**Brief**.
Please set out each line below exactly as it stands, without the images.

**Records for this task**.
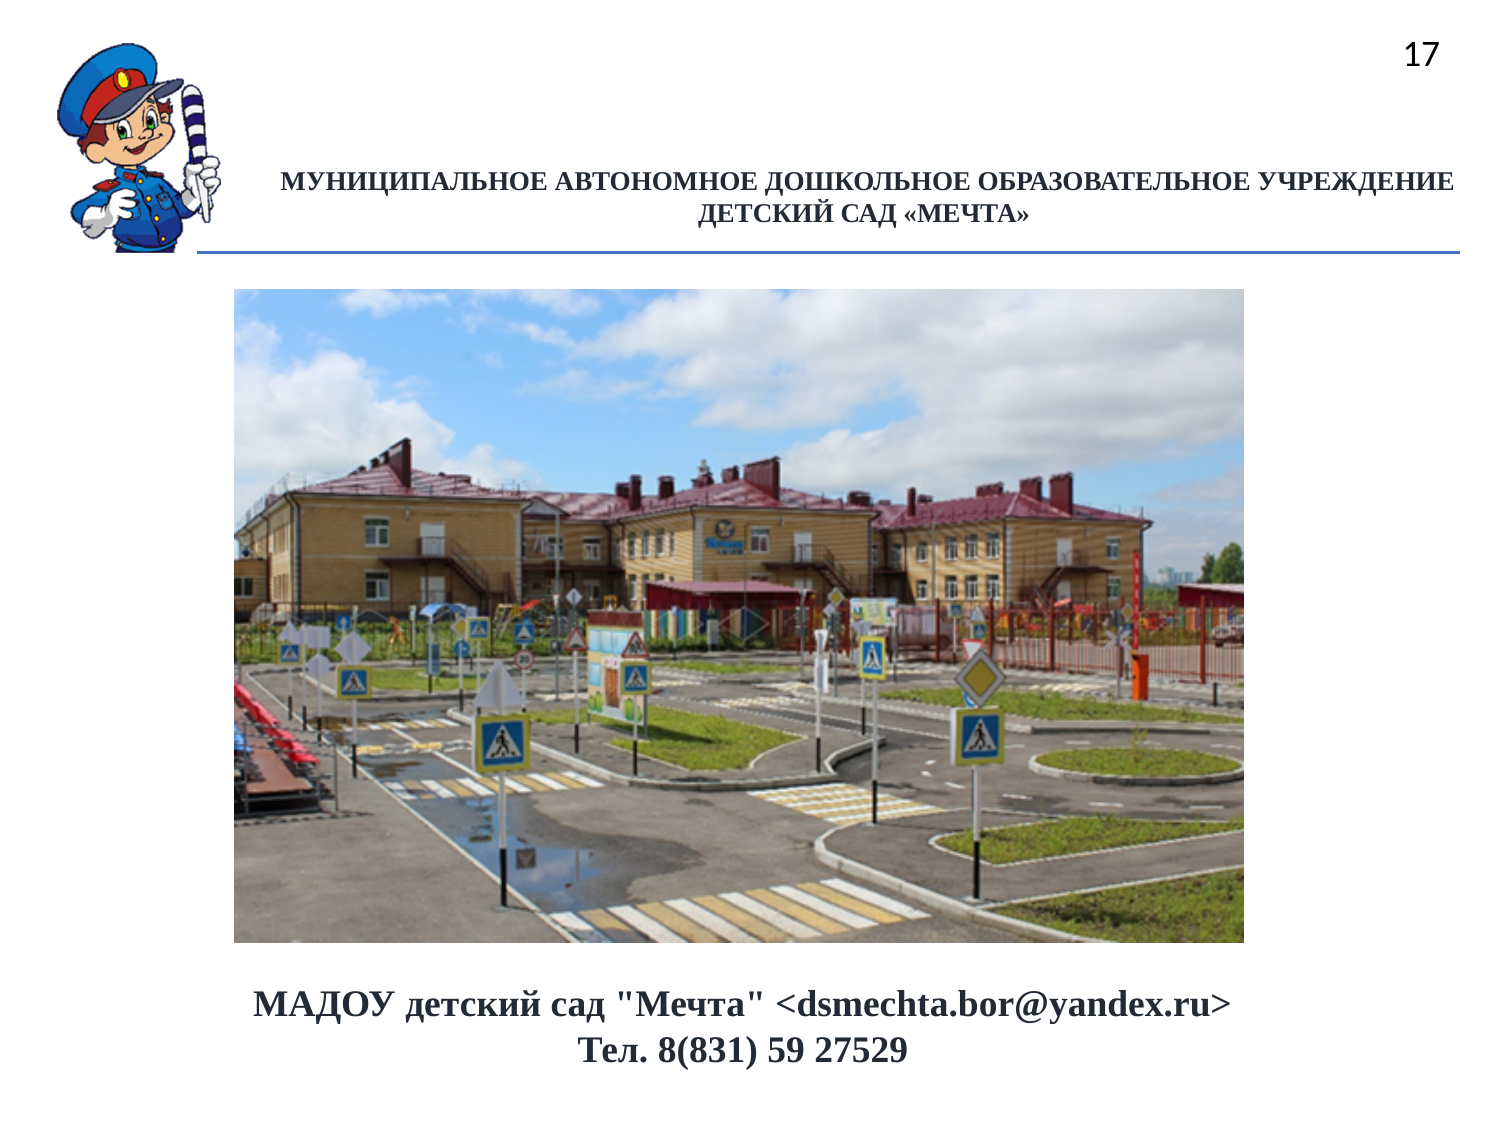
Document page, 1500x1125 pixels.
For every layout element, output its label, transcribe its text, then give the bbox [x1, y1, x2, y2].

picture [234, 288, 1244, 943]
text_box МАДОУ детский сад "Мечта" <dsmechta.bor@yandex.ru> Тел. 8(831) 59 27529 [124, 877, 1362, 1078]
picture [57, 43, 221, 253]
text_box МУНИЦИПАЛЬНОЕ АВТОНОМНОЕ ДОШКОЛЬНОЕ ОБРАЗОВАТЕЛЬНОЕ УЧРЕЖДЕНИЕ ДЕТСКИЙ САД «МЕЧТА» [234, 93, 1500, 269]
text_box 17 [1387, 21, 1500, 82]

**Task output**.
Document page, 1500x1125 pixels.
For every layout element, output its label, transcribe its text, then give the bbox [x1, y1, x2, y2].

picture [234, 288, 1244, 943]
text_box МАДОУ детский сад "Мечта" <dsmechta.bor@yandex.ru> Тел. 8(831) 59 27529 [124, 877, 1362, 1078]
picture [57, 43, 221, 253]
text_box МУНИЦИПАЛЬНОЕ АВТОНОМНОЕ ДОШКОЛЬНОЕ ОБРАЗОВАТЕЛЬНОЕ УЧРЕЖДЕНИЕ ДЕТСКИЙ САД «МЕЧТА» [234, 93, 1500, 269]
text_box 17 [1387, 21, 1500, 82]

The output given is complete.